* Deine Aufgabe: Kannst du sämtliche Zeilen aller folgenden Datensätze unverändert wiedergeben?

* Gespeicherte Dateneinträge:
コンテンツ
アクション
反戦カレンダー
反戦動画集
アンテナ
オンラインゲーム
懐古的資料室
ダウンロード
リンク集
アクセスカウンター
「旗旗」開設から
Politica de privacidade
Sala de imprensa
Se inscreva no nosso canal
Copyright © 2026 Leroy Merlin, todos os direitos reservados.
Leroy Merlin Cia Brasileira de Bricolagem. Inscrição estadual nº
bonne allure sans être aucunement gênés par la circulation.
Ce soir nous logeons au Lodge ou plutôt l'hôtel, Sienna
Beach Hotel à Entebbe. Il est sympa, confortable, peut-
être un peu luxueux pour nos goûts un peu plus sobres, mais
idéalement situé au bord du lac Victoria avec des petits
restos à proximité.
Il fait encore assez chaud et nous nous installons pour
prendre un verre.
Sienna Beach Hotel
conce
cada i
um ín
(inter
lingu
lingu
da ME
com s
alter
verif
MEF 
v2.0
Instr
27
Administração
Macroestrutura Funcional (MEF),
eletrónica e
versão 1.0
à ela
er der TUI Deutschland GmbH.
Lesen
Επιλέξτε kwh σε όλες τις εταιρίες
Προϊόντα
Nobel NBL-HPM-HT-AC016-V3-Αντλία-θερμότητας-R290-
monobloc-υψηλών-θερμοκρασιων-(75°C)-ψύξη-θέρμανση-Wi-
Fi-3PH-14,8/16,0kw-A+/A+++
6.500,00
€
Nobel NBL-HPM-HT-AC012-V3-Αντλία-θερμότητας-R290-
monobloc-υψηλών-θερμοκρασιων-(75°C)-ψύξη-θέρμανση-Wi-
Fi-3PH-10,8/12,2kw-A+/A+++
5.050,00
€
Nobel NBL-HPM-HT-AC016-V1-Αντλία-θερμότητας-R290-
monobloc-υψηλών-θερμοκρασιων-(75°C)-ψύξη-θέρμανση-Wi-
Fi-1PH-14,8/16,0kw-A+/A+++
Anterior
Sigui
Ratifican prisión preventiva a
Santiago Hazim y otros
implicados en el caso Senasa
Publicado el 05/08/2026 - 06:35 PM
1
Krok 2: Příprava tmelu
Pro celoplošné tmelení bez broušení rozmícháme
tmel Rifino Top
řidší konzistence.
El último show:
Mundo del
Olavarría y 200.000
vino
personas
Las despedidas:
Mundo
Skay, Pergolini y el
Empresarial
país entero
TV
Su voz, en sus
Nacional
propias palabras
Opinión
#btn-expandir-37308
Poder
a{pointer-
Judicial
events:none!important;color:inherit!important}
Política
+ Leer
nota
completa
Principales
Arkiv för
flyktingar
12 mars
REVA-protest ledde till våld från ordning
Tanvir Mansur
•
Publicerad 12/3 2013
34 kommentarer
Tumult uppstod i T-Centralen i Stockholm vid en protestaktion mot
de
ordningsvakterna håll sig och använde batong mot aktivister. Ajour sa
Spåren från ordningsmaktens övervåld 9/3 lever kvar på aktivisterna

* Lösung der Übung:
コンテンツ
アクション
反戦カレンダー
反戦動画集
アンテナ
オンラインゲーム
懐古的資料室
ダウンロード
リンク集
アクセスカウンター
「旗旗」開設から
Politica de privacidade
Sala de imprensa
Se inscreva no nosso canal
Copyright © 2026 Leroy Merlin, todos os direitos reservados.
Leroy Merlin Cia Brasileira de Bricolagem. Inscrição estadual nº
bonne allure sans être aucunement gênés par la circulation.
Ce soir nous logeons au Lodge ou plutôt l'hôtel, Sienna
Beach Hotel à Entebbe. Il est sympa, confortable, peut-
être un peu luxueux pour nos goûts un peu plus sobres, mais
idéalement situé au bord du lac Victoria avec des petits
restos à proximité.
Il fait encore assez chaud et nous nous installons pour
prendre un verre.
Sienna Beach Hotel
conce
cada i
um ín
(inter
lingu
lingu
da ME
com s
alter
verif
MEF 
v2.0
Instr
27
Administração
Macroestrutura Funcional (MEF),
eletrónica e
versão 1.0
à ela
er der TUI Deutschland GmbH.
Lesen
Επιλέξτε kwh σε όλες τις εταιρίες
Προϊόντα
Nobel NBL-HPM-HT-AC016-V3-Αντλία-θερμότητας-R290-
monobloc-υψηλών-θερμοκρασιων-(75°C)-ψύξη-θέρμανση-Wi-
Fi-3PH-14,8/16,0kw-A+/A+++
6.500,00
€
Nobel NBL-HPM-HT-AC012-V3-Αντλία-θερμότητας-R290-
monobloc-υψηλών-θερμοκρασιων-(75°C)-ψύξη-θέρμανση-Wi-
Fi-3PH-10,8/12,2kw-A+/A+++
5.050,00
€
Nobel NBL-HPM-HT-AC016-V1-Αντλία-θερμότητας-R290-
monobloc-υψηλών-θερμοκρασιων-(75°C)-ψύξη-θέρμανση-Wi-
Fi-1PH-14,8/16,0kw-A+/A+++
Anterior
Sigui
Ratifican prisión preventiva a
Santiago Hazim y otros
implicados en el caso Senasa
Publicado el 05/08/2026 - 06:35 PM
1
Krok 2: Příprava tmelu
Pro celoplošné tmelení bez broušení rozmícháme
tmel Rifino Top
řidší konzistence.
El último show:
Mundo del
Olavarría y 200.000
vino
personas
Las despedidas:
Mundo
Skay, Pergolini y el
Empresarial
país entero
TV
Su voz, en sus
Nacional
propias palabras
Opinión
#btn-expandir-37308
Poder
a{pointer-
Judicial
events:none!important;color:inherit!important}
Política
+ Leer
nota
completa
Principales
Arkiv för
flyktingar
12 mars
REVA-protest ledde till våld från ordning
Tanvir Mansur
•
Publicerad 12/3 2013
34 kommentarer
Tumult uppstod i T-Centralen i Stockholm vid en protestaktion mot
de
ordningsvakterna håll sig och använde batong mot aktivister. Ajour sa
Spåren från ordningsmaktens övervåld 9/3 lever kvar på aktivisterna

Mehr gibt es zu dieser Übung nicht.